La personnalisation comme philosophie d’ingénierie
Ce qui distingue la Temerario Ad Personam d’un simple exercice de style, c’est la profondeur de la création qui y est ancrée. Chaque élément – la livrée graphique extérieure, les inserts Gessato, les broderies réalisées à la main, les relations chromatiques entre les matériaux naturels et synthétiques – a été conçu comme faisant partie d’une vision créative unique et cohérente, plutôt que sélectionné dans un catalogue d’options. Comme le fait remarquer Stephan Winkelmann, président-directeur général, l’exclusivité chez Lamborghini ne se définit pas seulement par la performance, mais aussi par la capacité à créer une voiture qui reflète l’individualité et la vision de son propriétaire ; le programme Ad Personam, dans son expression la plus aboutie, rend ce reflet suffisamment complet pour constituer un véritable acte de création.
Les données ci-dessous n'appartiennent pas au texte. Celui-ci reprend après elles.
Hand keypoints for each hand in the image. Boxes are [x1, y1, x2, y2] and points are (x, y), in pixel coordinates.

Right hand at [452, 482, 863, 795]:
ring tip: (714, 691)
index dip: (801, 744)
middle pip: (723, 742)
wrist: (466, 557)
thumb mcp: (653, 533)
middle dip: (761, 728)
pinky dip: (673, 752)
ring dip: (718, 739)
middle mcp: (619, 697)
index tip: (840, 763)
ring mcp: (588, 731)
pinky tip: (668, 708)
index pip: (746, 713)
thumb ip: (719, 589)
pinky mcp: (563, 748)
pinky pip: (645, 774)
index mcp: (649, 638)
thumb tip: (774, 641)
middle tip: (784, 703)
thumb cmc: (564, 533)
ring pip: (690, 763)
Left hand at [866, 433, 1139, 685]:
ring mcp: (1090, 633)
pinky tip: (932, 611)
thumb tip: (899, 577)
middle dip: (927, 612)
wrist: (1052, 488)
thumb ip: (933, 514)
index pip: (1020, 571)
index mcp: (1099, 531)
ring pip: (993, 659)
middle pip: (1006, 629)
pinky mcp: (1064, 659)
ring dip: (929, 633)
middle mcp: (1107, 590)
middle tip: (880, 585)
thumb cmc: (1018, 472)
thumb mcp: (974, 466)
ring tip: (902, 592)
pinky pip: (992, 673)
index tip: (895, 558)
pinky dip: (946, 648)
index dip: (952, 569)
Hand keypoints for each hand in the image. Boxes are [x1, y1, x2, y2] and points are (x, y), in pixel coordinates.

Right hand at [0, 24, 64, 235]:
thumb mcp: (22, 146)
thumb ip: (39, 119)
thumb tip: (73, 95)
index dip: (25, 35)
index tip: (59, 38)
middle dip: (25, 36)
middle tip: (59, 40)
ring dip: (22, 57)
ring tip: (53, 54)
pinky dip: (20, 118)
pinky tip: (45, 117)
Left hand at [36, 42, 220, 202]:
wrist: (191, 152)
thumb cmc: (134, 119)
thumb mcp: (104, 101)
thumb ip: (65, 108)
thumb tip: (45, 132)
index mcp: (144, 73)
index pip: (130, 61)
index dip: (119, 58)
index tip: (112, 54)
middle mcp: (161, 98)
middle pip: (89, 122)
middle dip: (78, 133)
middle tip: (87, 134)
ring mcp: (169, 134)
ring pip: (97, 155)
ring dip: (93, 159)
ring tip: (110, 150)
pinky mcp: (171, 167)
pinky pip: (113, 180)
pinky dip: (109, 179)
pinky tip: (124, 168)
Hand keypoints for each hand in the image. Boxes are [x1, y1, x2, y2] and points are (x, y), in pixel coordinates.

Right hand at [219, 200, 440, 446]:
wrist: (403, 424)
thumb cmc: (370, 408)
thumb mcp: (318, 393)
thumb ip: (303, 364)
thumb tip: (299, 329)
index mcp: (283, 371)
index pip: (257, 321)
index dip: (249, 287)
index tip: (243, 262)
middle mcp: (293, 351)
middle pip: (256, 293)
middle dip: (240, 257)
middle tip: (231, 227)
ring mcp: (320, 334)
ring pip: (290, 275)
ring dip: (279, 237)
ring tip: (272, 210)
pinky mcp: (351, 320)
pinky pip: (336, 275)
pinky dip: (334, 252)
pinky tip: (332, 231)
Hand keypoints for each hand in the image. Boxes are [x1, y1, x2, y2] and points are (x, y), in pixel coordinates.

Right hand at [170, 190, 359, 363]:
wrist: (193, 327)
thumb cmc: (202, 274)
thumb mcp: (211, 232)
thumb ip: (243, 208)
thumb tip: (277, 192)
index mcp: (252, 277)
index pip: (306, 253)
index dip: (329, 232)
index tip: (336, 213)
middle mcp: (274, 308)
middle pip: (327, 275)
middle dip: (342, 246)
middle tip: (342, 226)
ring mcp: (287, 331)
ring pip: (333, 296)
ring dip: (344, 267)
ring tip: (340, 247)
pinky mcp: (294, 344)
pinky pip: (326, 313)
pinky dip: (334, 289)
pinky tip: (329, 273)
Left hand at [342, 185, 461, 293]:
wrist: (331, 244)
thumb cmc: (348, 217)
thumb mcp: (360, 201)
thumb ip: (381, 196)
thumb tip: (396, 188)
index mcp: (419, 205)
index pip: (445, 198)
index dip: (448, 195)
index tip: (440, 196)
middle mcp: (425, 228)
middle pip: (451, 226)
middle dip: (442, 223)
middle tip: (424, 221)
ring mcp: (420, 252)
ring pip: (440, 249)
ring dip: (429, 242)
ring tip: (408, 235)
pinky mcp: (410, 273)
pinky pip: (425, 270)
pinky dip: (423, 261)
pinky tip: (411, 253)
La Temerario Ad Personam présentée à Goodwood illustre une idée à laquelle l’industrie du luxe dans son ensemble parvient peu à peu depuis quelque temps : la personnalisation et l’excellence technique ne sont pas des priorités concurrentes, mais complémentaires, chacune capable de sublimer l’autre lorsqu’elles sont abordées avec la même rigueur. Une super-sport capable d’atteindre 343 km/h et dotée d’inserts en laine vierge à fines rayures dans son habitacle n’est pas une contradiction. C’est peut-être l’expression la plus honnête qui soit de ce dont l’artisanat italien du XXIe siècle est capable.